The mechanism of cell replacement of non-parenchymal liver cells (NPLC) was investigated in an attempt to answer the question: to what extend are NPLC replaced by proliferation of local resident cells and to what extend by cells originating from the bone-marrow. The bone-marrow of mice was used, and H2k positive cells from F1 (B10.BR X B10.D2) hybrid mice were transplanted into irradiated H2k negative parent animals. Their NPLC were isolated and tested immunocytochemically with a monoclonal anti-H2k antibody for the presence of H2k positive cells. During the whole of the experiment (from the 5th to the 20th week following transplantation) H2k positive cells (macrophages and non-macrophages) were present, and made up an average of nearly one third of the NPLC. The H2k positive (immigrant) non-macrophages showed essentially more active DNA synthesis than these H2k negative cells. To increase cell turnover, we injected one group of animals with endotoxin. At the time of maximum replacement, more than 50% of the NPLC (macrophages and non-macrophages) were recruited from cells of bone-marrow origin.
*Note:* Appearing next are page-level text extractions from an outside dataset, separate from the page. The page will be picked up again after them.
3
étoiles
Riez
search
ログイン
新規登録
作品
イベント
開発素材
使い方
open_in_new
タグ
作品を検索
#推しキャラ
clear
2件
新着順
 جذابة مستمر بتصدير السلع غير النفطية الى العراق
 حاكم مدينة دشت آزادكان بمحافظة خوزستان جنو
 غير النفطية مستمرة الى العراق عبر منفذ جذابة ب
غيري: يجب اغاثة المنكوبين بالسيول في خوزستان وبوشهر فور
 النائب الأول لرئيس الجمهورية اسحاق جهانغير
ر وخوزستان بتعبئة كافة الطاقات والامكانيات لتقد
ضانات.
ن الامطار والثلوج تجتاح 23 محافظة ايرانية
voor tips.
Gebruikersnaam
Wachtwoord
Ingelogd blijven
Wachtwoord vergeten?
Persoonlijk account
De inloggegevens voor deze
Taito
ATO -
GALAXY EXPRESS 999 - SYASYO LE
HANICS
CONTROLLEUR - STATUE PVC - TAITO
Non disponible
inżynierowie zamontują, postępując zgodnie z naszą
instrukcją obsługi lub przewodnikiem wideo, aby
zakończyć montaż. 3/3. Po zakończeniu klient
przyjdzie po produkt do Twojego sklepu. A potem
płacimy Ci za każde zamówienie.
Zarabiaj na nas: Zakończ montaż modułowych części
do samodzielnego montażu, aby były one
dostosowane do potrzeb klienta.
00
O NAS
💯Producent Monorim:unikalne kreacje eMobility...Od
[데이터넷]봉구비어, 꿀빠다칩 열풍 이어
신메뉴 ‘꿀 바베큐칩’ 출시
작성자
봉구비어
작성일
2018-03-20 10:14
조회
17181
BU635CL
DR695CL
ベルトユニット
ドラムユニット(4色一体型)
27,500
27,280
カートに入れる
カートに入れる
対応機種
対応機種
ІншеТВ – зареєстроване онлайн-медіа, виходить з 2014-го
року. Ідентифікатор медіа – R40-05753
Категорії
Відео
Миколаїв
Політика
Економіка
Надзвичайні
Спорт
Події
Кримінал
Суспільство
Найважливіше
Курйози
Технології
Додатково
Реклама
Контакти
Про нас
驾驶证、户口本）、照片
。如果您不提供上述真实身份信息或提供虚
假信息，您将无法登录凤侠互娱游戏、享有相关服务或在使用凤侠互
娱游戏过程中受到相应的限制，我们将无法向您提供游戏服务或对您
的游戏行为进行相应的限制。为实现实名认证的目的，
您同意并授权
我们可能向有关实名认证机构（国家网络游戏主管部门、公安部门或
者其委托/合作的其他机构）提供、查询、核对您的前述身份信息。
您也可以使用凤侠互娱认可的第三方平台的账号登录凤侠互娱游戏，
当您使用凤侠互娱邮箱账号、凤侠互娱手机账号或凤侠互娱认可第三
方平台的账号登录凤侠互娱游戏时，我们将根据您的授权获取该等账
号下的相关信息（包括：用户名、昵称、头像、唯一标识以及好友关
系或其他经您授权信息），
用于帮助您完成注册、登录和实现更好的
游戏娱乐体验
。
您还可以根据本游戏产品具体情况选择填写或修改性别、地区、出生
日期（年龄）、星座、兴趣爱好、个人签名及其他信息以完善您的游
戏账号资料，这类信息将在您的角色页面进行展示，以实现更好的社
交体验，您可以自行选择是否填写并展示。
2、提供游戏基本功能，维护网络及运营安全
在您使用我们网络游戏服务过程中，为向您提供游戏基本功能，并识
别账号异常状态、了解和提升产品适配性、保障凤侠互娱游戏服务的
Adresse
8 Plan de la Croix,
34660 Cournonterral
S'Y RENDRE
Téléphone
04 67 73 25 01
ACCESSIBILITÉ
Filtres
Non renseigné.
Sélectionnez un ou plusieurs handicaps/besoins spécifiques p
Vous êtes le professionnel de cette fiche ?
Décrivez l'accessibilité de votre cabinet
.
Note-worthy here was the proportionate level of the H2k positive macrophages (more than 70% of all liver macrophages). The DNA synthesis of both the H2k positive macrophages and non-macrophages was more than twice that of the H2k negative NPLC during the regeneration process following administration of endotoxin. Our observations suggest that the bone-marrow contributes significantly to the replacement of macrophages and non-macrophages of NPLC in both health and disease.